■ PROBLEMS TO WORK ON ■
(a) From the sentence in the post on fire and the WTC steel that begins "People have repeatedly made the valid point," list every length of time given.
(b) Write the next paragraph of the post on fire and the WTC steel, starting after its final sentence.

■ QUOTED PASSAGE ■

[Start of section]

The discussion began as to if black smoke indicates a fire is oxygen starved. That was in general. Yes, it does.

Now you have changed it to plastic. Plastic can add to oxygen starvation, particularly when the accelerant (fuel source), is carbon based fossil fuel. That was my point in general and in specifics.

I cannot consider plastic or rubber a fuel source. Without an accelerant and ignition, or an already existing fire, plastic or rubber is highly unlikely to self-ignite from any friction. They may feed carbon smoke, rather than help a fire become hot heat, but are not actually fuel sources. Fuel sources are normally an accelerant, and ignition, with a flame or friction, is the catalyst which sets the accelerant to starting firing.

The thermal energy of a flame for temperature is not measured by the outside of the flame, but the inside at its hottest point instead. To rapidly cause something like steel to begin to compromise, the flame would have to be directly applied to the steel for some length of time depending on the type of fire. Do you realize what the actual temperature in a blast furnace is for even beginning to compromise steel, much less melt it down during the recycling process? It takes time for the steel to become internally hot enough to compromise any other part of the steel.

People have repeatedly made the valid point that kerosene could not compromise the WTC steel, causing complete building collapse, in 1 hour or 3 hours or 24 hours. Never in the history of steel and concrete buildings has there ever been a building collapse from any fire. What will be standing is almost all, if not all, of a skeletal hulk of the original building.

I also know the WTC steel had asbestos spray, including on the trusses, from the day the building was finished and open for business. More was applied after WTC 1 experience a 3 plus hour, 6 story blowtorch type fire in 1975.

[End of section]

■ SOURCE DATA ■

[Start of section]

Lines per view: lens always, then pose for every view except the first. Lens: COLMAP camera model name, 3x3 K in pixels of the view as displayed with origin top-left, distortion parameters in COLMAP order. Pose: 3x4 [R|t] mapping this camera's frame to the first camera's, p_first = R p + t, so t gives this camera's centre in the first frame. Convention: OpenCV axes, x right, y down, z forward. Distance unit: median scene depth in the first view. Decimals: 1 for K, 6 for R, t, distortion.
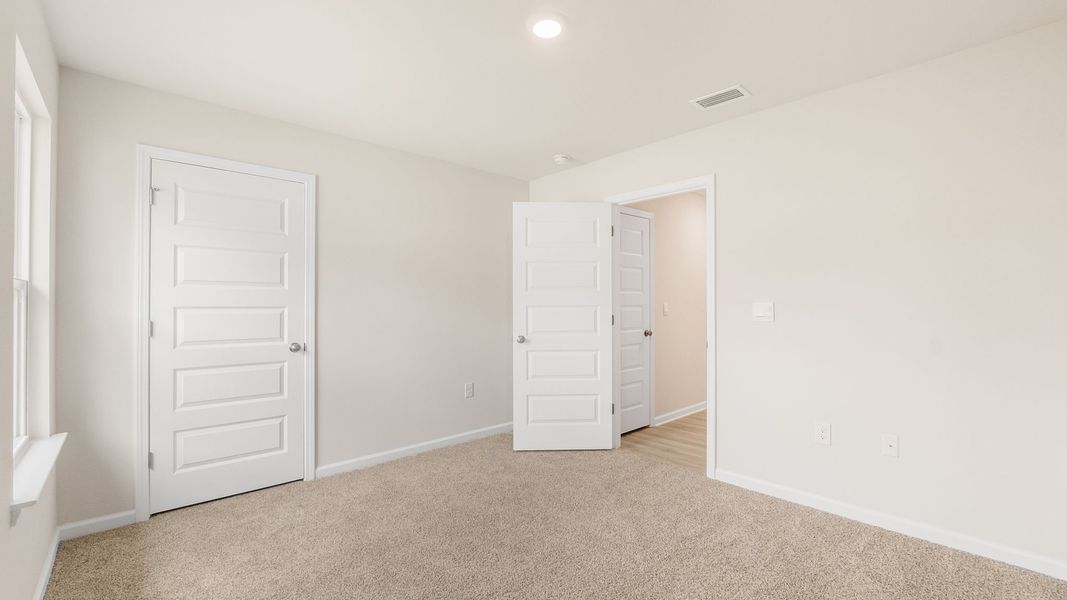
lens RADIAL K [[448.8, 0, 530.0], [0, 448.8, 301.1], [0, 0, 1]] dist [-0.013437, 0.000489]
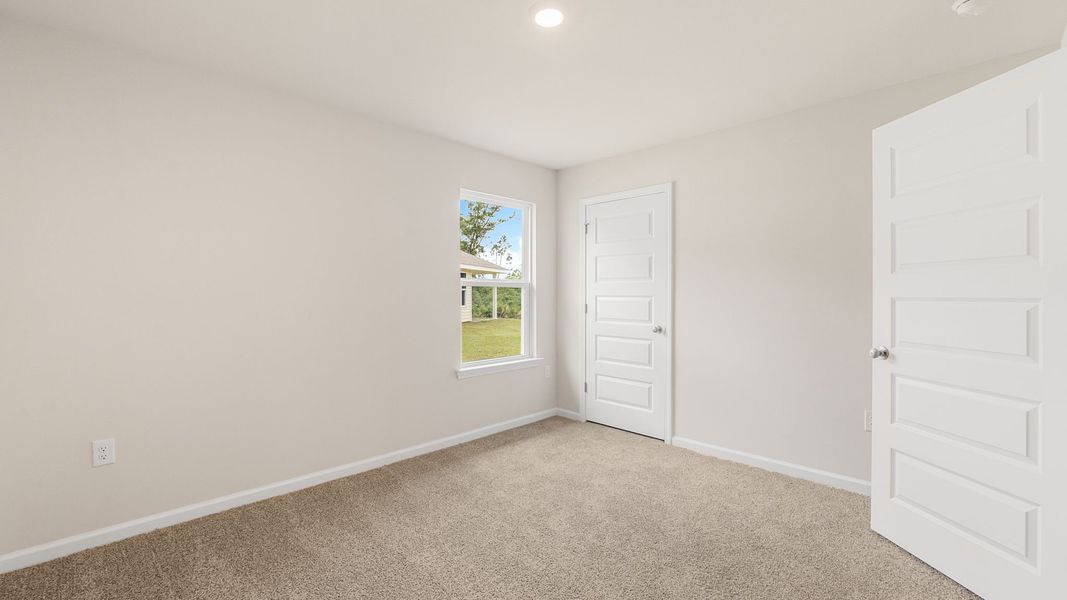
lens RADIAL K [[448.8, 0, 530.9], [0, 448.8, 293.2], [0, 0, 1]] dist [-0.013437, 0.000489]
pose [[0.034065, -0.001189, -0.999419, 0.694349], [0.001182, 0.999999, -0.001149, 0.005870], [0.999419, -0.001142, 0.034066, 0.621884]]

[End of section]

■ TASK-BY-TASK RESULTS ■
(a) 1 hour, 3 hours, 24 hours

(b)
One other mistake was made by NIST and the "official" report. The documentaries touting the official report said a truss gave way on the perimeter wall and similated version was shown.

The "official" report problem is there was no evidence of fire on the perimeter wall, to even begin to compromise any steel under any fire conditions. The perimeter wall is the exterior, not interior, wall. In order for that to happen, a clearly seen raging fire would have had to burn out the the drop ceiling and climb approximately 12' to get to the truss from the reinforced 4" deep concrete floor on which the fire was sitting. That would have easily been seen by any witness observing from the outside looking at the exterior wall the truss has been touted to have dropped.

If they has moved it to the interior wall, that means the truss would have dropped toward the exterior wall. Taking whatever fire was on that asbestos sprayed steel and moving it away from the asbestos sprayed core. Without continuing to apply accelerant to steel, the fire will burn itself out. Steel, which is not rusted, has never fed fires.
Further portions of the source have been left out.